** INPUT MATERIAL follows **

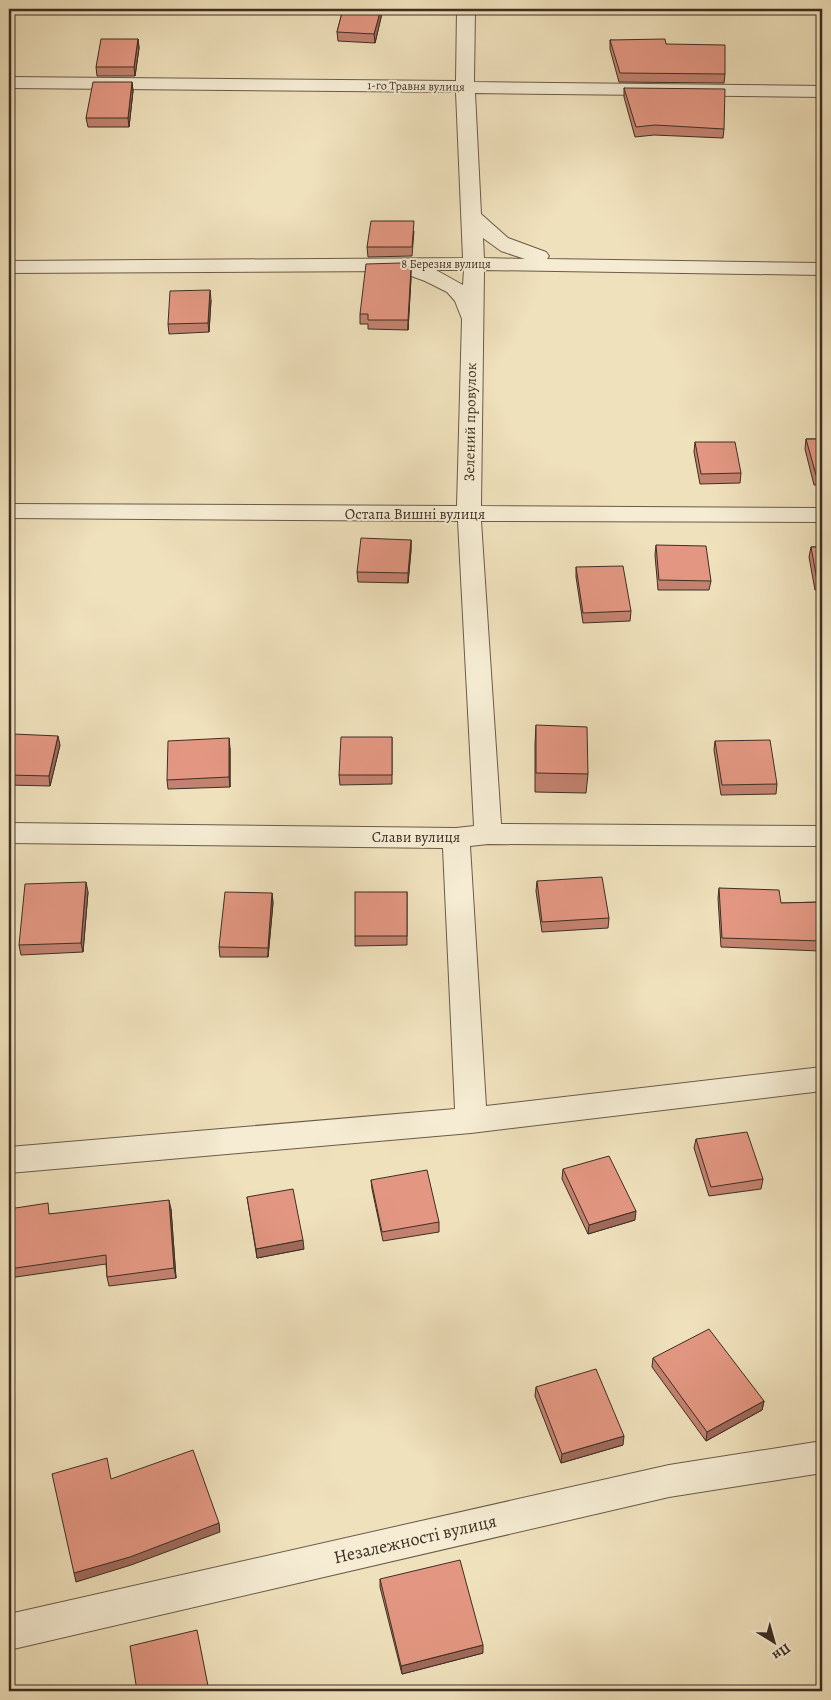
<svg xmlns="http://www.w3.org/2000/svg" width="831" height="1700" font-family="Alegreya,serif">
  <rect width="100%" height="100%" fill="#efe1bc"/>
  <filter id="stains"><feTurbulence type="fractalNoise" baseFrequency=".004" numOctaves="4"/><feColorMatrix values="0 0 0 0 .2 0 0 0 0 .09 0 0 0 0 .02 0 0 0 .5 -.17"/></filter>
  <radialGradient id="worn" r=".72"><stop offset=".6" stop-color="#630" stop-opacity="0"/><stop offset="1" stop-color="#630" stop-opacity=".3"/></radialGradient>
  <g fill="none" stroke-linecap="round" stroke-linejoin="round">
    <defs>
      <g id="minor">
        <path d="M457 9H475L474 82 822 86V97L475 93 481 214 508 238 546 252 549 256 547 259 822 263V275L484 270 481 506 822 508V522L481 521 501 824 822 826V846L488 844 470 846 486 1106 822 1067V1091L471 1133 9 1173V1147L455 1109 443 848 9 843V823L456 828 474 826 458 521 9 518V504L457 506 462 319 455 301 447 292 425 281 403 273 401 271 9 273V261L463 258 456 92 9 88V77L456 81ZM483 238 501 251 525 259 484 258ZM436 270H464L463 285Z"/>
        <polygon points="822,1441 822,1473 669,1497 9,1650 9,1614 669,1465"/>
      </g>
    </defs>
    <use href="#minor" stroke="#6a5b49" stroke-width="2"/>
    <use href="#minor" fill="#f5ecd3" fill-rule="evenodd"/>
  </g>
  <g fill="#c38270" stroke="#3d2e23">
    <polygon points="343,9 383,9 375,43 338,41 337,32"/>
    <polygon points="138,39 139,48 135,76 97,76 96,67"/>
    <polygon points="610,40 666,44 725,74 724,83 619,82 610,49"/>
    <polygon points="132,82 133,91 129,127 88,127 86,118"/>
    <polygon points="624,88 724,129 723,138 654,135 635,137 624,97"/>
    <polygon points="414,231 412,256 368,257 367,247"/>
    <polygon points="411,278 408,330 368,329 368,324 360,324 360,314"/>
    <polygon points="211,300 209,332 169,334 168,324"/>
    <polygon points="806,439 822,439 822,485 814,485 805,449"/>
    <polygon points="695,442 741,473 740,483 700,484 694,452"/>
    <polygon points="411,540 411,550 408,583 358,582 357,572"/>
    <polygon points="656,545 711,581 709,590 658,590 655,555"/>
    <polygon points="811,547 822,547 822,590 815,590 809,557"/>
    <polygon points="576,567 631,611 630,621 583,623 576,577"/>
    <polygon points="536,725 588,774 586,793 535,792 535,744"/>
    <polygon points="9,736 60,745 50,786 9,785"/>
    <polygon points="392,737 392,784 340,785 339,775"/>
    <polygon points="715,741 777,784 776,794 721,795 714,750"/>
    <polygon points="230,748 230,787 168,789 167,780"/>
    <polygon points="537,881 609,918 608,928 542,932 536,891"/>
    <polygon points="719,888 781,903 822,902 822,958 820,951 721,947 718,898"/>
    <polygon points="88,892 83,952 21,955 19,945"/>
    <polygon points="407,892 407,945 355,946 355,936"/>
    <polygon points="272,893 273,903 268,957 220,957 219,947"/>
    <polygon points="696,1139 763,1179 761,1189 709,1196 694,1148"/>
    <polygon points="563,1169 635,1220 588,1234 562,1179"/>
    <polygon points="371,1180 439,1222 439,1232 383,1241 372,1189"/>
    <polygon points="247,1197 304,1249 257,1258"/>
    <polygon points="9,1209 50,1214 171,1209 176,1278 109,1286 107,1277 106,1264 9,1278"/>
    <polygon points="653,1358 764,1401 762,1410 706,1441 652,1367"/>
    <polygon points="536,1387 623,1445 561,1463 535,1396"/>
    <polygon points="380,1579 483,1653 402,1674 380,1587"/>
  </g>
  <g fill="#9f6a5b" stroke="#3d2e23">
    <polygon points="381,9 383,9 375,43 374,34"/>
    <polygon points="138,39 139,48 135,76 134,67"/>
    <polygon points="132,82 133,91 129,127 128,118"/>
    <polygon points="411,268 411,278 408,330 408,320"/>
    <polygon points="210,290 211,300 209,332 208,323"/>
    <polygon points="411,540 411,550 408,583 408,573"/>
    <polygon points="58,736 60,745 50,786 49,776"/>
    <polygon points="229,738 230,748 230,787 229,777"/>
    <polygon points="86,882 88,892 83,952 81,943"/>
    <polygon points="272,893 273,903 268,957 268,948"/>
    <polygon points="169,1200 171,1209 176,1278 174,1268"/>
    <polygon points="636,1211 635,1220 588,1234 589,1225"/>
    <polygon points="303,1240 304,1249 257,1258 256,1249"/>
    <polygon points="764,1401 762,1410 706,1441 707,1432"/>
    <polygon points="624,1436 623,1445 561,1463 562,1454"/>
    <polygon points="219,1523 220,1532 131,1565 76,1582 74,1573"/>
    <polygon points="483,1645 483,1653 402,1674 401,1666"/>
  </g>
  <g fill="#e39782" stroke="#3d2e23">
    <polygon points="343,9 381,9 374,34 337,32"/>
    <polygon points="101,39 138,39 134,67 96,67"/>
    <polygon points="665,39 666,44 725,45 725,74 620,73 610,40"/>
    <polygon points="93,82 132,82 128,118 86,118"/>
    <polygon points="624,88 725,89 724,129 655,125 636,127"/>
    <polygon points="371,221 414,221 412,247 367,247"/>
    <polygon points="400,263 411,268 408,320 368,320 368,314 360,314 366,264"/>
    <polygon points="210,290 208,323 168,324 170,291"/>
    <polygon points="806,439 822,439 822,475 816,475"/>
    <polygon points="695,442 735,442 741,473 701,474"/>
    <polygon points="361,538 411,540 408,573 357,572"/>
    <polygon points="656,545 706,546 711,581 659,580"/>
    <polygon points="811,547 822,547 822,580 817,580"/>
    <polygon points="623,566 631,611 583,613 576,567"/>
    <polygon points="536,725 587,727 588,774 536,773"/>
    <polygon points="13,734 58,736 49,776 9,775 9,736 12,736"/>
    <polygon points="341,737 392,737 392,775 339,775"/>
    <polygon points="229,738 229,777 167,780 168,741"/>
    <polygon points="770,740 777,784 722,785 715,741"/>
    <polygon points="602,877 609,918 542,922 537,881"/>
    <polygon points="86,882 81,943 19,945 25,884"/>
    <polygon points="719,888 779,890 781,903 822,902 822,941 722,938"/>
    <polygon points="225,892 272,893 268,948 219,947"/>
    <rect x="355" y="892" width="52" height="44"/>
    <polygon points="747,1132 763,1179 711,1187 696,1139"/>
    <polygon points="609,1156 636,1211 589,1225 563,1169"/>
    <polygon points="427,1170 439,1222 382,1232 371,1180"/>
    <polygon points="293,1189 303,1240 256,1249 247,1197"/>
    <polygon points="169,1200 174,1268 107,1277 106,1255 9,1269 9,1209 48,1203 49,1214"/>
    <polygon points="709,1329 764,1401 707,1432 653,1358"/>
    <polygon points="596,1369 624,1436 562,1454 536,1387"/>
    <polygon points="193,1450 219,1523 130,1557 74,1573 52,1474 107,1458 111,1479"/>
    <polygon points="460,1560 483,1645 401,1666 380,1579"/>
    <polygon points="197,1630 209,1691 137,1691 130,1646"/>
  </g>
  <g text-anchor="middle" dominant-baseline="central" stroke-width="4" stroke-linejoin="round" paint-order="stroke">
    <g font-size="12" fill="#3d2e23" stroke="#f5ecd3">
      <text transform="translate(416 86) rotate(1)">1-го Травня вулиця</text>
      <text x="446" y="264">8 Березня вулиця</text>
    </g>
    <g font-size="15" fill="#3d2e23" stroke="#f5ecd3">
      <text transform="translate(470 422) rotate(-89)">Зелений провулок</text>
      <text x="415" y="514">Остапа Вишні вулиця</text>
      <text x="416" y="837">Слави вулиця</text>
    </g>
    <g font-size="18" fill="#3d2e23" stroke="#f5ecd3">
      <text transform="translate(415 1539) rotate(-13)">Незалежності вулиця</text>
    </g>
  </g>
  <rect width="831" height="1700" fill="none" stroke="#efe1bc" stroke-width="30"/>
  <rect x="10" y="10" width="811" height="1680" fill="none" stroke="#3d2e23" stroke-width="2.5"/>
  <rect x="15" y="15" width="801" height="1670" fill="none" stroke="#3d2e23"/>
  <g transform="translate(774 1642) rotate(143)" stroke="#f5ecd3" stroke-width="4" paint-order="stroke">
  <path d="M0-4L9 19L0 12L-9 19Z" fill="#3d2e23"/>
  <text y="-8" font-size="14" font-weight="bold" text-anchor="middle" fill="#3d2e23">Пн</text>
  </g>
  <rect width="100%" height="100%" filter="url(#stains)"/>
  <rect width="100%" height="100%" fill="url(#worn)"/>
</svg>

** End of INPUT MATERIAL **
** INPUT MATERIAL follows **

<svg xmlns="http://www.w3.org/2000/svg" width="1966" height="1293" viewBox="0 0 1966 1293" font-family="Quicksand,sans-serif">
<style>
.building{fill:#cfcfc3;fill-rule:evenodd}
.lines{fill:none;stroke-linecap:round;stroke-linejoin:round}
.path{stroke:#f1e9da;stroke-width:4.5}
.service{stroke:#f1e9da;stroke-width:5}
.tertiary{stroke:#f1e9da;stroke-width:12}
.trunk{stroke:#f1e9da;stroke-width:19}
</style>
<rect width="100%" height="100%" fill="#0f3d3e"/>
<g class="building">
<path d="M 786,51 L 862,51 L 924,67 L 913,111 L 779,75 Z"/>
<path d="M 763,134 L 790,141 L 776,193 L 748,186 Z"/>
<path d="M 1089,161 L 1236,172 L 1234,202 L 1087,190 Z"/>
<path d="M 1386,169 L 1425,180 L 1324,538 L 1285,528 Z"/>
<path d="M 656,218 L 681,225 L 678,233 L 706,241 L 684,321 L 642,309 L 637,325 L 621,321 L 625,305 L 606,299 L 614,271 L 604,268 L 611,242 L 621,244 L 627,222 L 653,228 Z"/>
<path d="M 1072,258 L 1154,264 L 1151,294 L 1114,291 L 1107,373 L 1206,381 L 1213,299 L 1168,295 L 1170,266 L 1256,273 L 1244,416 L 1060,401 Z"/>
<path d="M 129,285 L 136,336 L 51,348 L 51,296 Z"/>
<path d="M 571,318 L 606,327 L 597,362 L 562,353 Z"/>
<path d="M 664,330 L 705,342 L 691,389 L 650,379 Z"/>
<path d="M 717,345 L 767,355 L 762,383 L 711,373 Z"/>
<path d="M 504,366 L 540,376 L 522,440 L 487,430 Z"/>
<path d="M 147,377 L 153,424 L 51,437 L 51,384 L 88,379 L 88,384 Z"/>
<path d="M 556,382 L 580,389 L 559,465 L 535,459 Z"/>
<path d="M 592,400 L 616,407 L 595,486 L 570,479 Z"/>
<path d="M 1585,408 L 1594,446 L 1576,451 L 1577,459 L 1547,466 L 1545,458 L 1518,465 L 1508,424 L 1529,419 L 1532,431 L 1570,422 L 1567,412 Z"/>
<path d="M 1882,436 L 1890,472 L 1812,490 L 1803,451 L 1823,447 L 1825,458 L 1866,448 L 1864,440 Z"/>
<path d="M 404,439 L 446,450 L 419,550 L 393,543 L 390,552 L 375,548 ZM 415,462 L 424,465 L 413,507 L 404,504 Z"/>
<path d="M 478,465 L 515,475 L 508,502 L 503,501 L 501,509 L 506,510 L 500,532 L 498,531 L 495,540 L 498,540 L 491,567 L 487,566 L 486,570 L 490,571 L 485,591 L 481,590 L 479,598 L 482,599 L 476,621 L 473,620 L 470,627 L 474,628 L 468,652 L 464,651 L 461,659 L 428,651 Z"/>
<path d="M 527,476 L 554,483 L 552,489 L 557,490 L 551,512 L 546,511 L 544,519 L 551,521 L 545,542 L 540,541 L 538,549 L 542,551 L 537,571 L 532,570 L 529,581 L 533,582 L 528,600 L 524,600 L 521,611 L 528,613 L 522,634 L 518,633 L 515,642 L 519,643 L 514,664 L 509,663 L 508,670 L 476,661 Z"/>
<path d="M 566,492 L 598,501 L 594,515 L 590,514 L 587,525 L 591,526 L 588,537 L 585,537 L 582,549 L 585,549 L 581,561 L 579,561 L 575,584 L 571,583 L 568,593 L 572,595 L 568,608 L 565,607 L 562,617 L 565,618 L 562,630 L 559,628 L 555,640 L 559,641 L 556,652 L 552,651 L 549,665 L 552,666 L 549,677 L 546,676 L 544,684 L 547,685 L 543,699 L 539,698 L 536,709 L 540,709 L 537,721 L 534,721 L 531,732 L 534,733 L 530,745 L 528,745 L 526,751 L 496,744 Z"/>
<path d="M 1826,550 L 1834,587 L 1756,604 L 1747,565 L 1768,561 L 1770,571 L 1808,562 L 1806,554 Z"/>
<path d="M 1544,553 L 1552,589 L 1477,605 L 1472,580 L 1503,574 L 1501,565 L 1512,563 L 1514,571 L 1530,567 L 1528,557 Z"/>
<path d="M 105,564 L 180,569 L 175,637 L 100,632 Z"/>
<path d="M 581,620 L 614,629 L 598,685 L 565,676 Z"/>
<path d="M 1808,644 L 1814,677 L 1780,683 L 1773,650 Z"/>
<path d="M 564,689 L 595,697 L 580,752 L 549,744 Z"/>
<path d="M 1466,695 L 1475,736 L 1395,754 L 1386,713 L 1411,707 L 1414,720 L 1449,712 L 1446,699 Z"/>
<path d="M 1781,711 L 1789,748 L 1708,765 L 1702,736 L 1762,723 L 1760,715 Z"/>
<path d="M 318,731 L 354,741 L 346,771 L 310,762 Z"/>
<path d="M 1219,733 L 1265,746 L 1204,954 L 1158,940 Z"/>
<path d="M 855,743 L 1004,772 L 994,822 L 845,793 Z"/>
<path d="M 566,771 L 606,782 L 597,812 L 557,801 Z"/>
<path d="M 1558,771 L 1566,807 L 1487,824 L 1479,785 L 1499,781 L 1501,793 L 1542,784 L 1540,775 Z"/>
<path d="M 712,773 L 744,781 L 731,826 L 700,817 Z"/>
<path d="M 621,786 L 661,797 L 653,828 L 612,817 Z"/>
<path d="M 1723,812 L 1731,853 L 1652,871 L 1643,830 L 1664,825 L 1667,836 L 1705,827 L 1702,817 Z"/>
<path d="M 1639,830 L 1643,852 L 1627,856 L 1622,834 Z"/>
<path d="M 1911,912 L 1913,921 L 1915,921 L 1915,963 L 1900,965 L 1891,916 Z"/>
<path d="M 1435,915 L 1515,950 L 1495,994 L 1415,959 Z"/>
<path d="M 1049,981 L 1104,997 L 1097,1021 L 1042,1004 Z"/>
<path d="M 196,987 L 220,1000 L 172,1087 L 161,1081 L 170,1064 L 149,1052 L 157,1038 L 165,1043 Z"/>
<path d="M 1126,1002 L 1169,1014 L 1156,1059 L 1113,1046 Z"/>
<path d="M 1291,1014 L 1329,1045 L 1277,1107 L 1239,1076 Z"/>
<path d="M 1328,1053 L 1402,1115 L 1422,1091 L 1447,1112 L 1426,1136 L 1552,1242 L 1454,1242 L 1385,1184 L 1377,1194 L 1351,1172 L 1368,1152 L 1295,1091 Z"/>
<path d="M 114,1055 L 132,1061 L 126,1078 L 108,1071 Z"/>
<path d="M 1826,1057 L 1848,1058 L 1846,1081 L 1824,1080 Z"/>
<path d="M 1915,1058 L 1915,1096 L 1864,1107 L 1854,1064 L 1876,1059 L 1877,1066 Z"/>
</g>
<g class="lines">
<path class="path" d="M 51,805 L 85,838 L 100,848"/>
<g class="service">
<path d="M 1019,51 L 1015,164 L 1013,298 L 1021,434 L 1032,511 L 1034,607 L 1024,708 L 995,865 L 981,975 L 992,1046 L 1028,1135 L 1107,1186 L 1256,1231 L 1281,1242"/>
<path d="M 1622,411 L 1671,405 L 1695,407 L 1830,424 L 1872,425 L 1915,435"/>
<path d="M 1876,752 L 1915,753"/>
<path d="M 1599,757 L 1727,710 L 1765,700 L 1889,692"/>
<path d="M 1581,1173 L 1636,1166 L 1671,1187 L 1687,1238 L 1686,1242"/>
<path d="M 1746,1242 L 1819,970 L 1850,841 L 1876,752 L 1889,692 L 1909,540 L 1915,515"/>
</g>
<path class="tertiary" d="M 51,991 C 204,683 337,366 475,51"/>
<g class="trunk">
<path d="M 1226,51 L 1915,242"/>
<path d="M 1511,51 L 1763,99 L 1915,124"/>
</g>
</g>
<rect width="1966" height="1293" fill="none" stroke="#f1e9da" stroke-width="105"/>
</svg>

** End of INPUT MATERIAL **

TRY IT. Across the data, pull every line containing the string "worn".

RESULT.
  <radialGradient id="worn" r=".72"><stop offset=".6" stop-color="#630" stop-opacity="0"/><stop offset="1" stop-color="#630" stop-opacity=".3"/></radialGradient>
  <rect width="100%" height="100%" fill="url(#worn)"/>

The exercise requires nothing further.